Na,K+‐ATPase activity is decreased in homogenized renal tissue from GM‐treated rats. This study examines whether the site of the active effect of GM on Na,K‐ATPase activity in the kidney can be localized to the proximal convoluted tubules (PCT) where the drug is taken up and where it will produce necrosis.
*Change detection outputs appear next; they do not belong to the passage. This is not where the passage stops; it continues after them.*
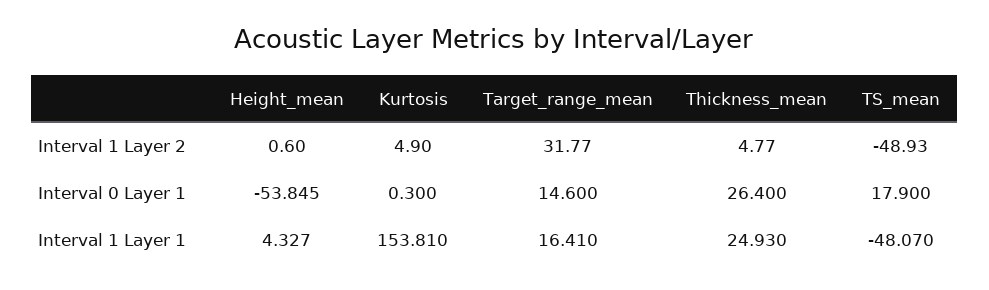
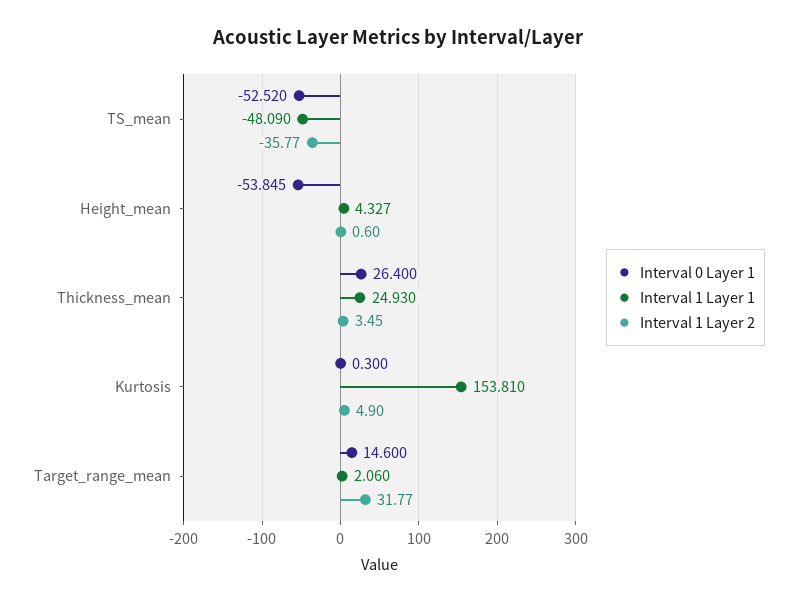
  {
    "Interval 1 Layer 2": {
      "Height_mean": 0.6,
      "Kurtosis": 4.9,
      "Target_range_mean": 31.77,
-     "Thickness_mean": 4.77,
+     "Thickness_mean": 3.45,
-     "TS_mean": -48.93
+     "TS_mean": -35.77
    },
    "Interval 0 Layer 1": {
      "Height_mean": -53.845,
      "Kurtosis": 0.3,
      "Target_range_mean": 14.6,
      "Thickness_mean": 26.4,
-     "TS_mean": 17.9
+     "TS_mean": -52.52
    },
    "Interval 1 Layer 1": {
      "Height_mean": 4.327,
      "Kurtosis": 153.81,
-     "Target_range_mean": 16.41,
+     "Target_range_mean": 2.06,
      "Thickness_mean": 24.93,
-     "TS_mean": -48.07
+     "TS_mean": -48.09
    }
  }

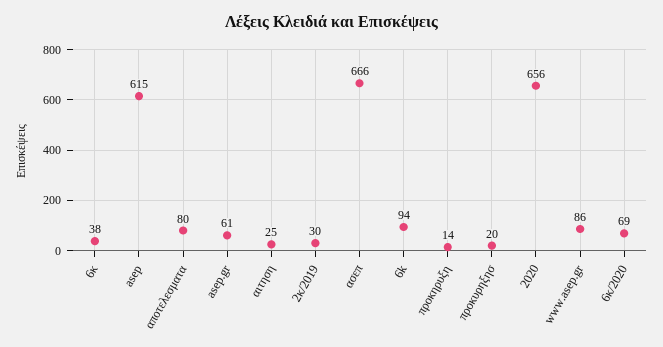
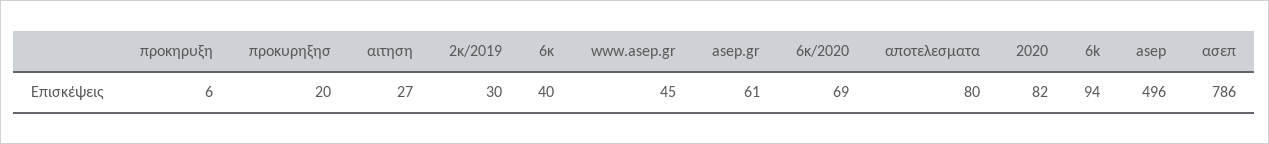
  {
-   "6κ": 38,
+   "6κ": 40,
-   "asep": 615,
+   "asep": 496,
    "αποτελεσματα": 80,
    "asep.gr": 61,
-   "αιτηση": 25,
+   "αιτηση": 27,
    "2κ/2019": 30,
-   "ασεπ": 666,
+   "ασεπ": 786,
    "6k": 94,
-   "προκηρυξη": 14,
+   "προκηρυξη": 6,
    "προκυρηξησ": 20,
-   "2020": 656,
+   "2020": 82,
-   "www.asep.gr": 86,
+   "www.asep.gr": 45,
    "6κ/2020": 69
  }

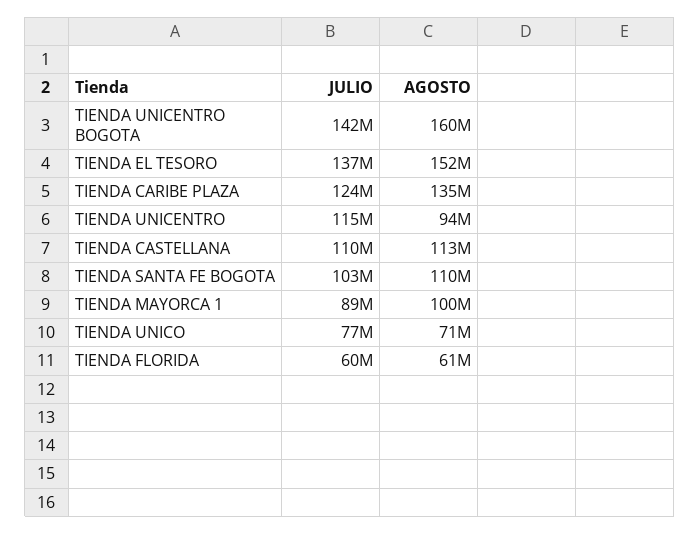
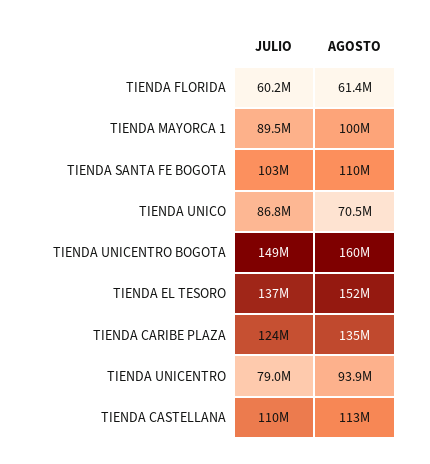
  {
    "JULIO": {
-     "TIENDA UNICENTRO BOGOTA": 142000000,
+     "TIENDA UNICENTRO BOGOTA": 149000000,
      "TIENDA EL TESORO": 137000000,
      "TIENDA CARIBE PLAZA": 124000000,
-     "TIENDA UNICENTRO": 115000000,
+     "TIENDA UNICENTRO": 79000000,
      "TIENDA CASTELLANA": 110000000,
      "TIENDA SANTA FE BOGOTA": 103000000,
      "TIENDA MAYORCA 1": 89500000,
-     "TIENDA UNICO": 77000000,
+     "TIENDA UNICO": 86800000,
      "TIENDA FLORIDA": 60200000
    },
    "AGOSTO": {
      "TIENDA UNICENTRO BOGOTA": 160000000,
      "TIENDA EL TESORO": 152000000,
      "TIENDA CARIBE PLAZA": 135000000,
      "TIENDA UNICENTRO": 93900000,
      "TIENDA CASTELLANA": 113000000,
      "TIENDA SANTA FE BOGOTA": 110000000,
      "TIENDA MAYORCA 1": 100000000,
      "TIENDA UNICO": 70500000,
      "TIENDA FLORIDA": 61400000
    }
  }

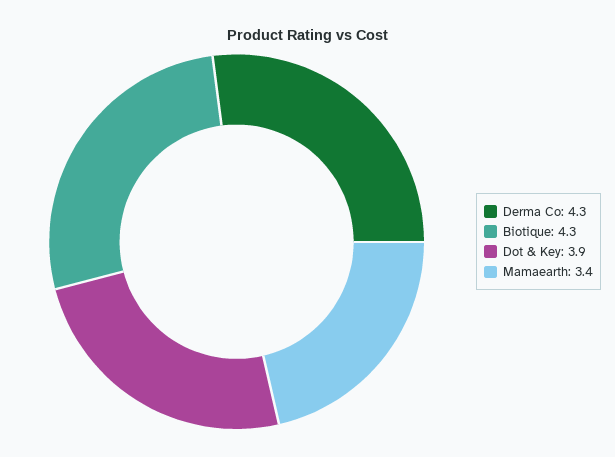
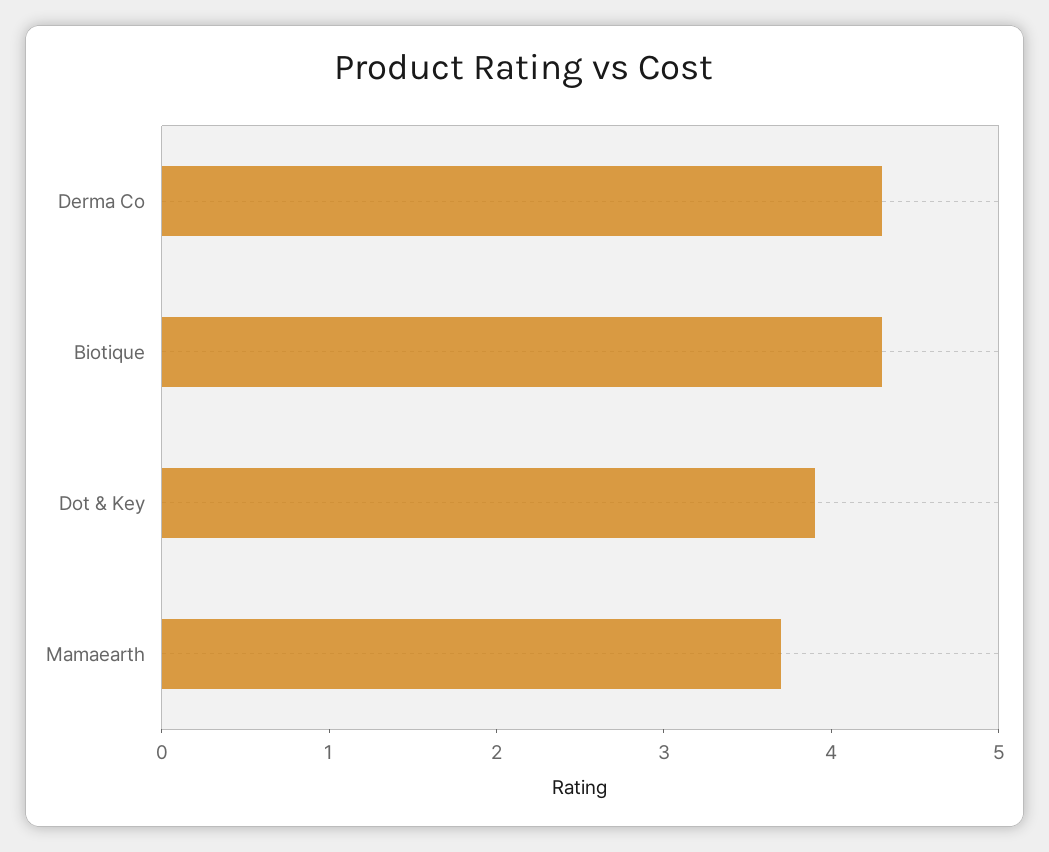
  {
    "Derma Co": 4.3,
    "Biotique": 4.3,
    "Dot & Key": 3.9,
-   "Mamaearth": 3.4
+   "Mamaearth": 3.7
  }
In rats treated with gentamicin (50 μg. kg^‐1.day^‐1 i.m.) for 7 days, PCT Na,K‐ATPase activity was reduced as compared to vehicle‐treated rats but returned to control levels 7 days after treatment withdrawal. In another nephron segment, the medullary thick ascending limb of Henle (mTAL), where GM induced lesions are uncommon, Na,K‐ATPase activity was the same in GM‐ and vehicle‐treated rats treatment. To study the in vitro effect of GM, dissected PCT and mTAL segments from untreated rats were preincubated for 30 min with GM 10^‐3m, a dose similar to the tissue concentration in chronically treated rats. In tubule segments that were permeabilized to allow the drug to enter the cells, GM 10^‐3m significantly inhibited Na,K‐ATPase activity both in PCT and mTAL. In non‐permeabilized mTAL segments GM did not inhibit Na,K‐ATPase activity. GM inhibition of Na,K‐ATPase activity in permeabilized PCT segments persisted after the tubules were rinsed in GM free medium. GM does not inhibit Na,K‐ATPase partly purified from the renal cortex. Conclusion. Gentamicin inhibits Na,K‐ATPase activity in renal tubule cells when it has access to the cytoplasm. Treatment with GM will therefore cause a selective inhibition of Na,K‐ATPase in the proximal tubule cells.